Are IQ levels in decline?
Nachshon Meiran has answered Uncertain
An expert from Ben-Gurion University of the Negev in Intelligence
My only addition to previous answers on the Flynn effect is that a recent paper (now online first in the journal Intelligence) shows that it works in opposite directions on high and low intelligence groups. Intelligence went up in the high group and went down in the low group (showing a trend of increased individual differences)
Are IQ levels in decline?
Leehu Zysberg has answered Uncertain
An expert from Gordon College of Education in Education, Psychology
I have recently written an article examining evidence for this possibility from the PISA international test system and the evidence is worrying but equivocal. While some countries (most of the developed countries with well established educations systems) do show regression in their academic achievements and IQ scores, others do not, while some show a moderate increase. What is going on then?

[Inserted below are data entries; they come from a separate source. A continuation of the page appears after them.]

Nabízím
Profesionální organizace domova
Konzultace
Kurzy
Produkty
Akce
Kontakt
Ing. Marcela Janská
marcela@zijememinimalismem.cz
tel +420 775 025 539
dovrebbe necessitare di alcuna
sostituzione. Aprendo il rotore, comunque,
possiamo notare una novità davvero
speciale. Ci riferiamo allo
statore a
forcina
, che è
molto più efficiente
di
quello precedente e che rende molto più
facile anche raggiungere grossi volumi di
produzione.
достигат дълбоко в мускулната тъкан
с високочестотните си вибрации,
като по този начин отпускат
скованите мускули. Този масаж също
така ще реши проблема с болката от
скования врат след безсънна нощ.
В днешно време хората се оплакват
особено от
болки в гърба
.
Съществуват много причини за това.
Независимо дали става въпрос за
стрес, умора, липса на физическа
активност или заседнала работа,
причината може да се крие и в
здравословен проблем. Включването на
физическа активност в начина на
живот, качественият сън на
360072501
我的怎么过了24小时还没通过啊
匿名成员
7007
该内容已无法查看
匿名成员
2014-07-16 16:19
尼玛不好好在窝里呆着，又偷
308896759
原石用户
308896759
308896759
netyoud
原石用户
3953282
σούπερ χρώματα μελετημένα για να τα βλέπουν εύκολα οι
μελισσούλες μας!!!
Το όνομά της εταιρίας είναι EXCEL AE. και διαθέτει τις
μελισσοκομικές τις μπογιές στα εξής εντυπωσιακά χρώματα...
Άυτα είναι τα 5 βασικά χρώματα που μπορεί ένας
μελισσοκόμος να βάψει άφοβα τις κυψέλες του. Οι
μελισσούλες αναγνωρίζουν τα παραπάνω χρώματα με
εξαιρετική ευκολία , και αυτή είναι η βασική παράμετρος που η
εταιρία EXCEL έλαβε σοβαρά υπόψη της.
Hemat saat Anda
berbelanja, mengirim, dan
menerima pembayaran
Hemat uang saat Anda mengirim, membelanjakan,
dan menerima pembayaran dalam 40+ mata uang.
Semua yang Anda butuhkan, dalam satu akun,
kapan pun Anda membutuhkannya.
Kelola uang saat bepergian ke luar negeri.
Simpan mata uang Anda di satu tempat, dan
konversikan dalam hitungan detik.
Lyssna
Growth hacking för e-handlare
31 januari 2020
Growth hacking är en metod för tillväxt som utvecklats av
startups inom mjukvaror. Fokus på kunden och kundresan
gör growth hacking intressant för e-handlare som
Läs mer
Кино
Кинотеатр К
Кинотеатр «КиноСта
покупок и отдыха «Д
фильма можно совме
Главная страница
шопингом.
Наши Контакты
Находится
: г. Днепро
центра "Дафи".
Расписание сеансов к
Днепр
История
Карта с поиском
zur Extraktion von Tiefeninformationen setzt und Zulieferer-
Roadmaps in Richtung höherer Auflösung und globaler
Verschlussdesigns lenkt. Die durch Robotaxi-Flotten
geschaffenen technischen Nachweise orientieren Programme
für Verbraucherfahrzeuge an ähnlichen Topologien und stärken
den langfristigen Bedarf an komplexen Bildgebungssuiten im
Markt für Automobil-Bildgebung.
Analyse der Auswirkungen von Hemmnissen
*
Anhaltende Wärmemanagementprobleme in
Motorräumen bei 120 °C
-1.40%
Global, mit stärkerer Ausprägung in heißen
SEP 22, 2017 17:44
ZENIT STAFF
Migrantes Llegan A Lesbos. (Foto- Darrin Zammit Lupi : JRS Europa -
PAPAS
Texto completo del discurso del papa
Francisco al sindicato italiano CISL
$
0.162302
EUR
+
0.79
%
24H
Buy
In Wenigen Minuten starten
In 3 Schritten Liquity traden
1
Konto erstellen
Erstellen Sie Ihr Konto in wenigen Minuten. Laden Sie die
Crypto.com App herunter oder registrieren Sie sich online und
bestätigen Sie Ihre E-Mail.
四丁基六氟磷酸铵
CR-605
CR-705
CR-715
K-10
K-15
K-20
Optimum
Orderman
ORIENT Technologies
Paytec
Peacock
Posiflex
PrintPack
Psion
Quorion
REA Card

My educated guess would be something called “regression to the mean” – the underlying assumption is that statistically high (and surely very high) performance cannot be maintained throughout a long period of time, as measures slowly drop closer to the general mean and fluctuate to and fro above and around the mean. It makes sense – you cannot run your fastest ALL the time. A slow runner will from time to time have a surprise sprint where he outperforms himself and the opposite will happen to a very fast one – he WILL HAVE “bad days”. I am quite confident this is what we are witnessing right now, but more time and additional evidence are required to make better sense of it all.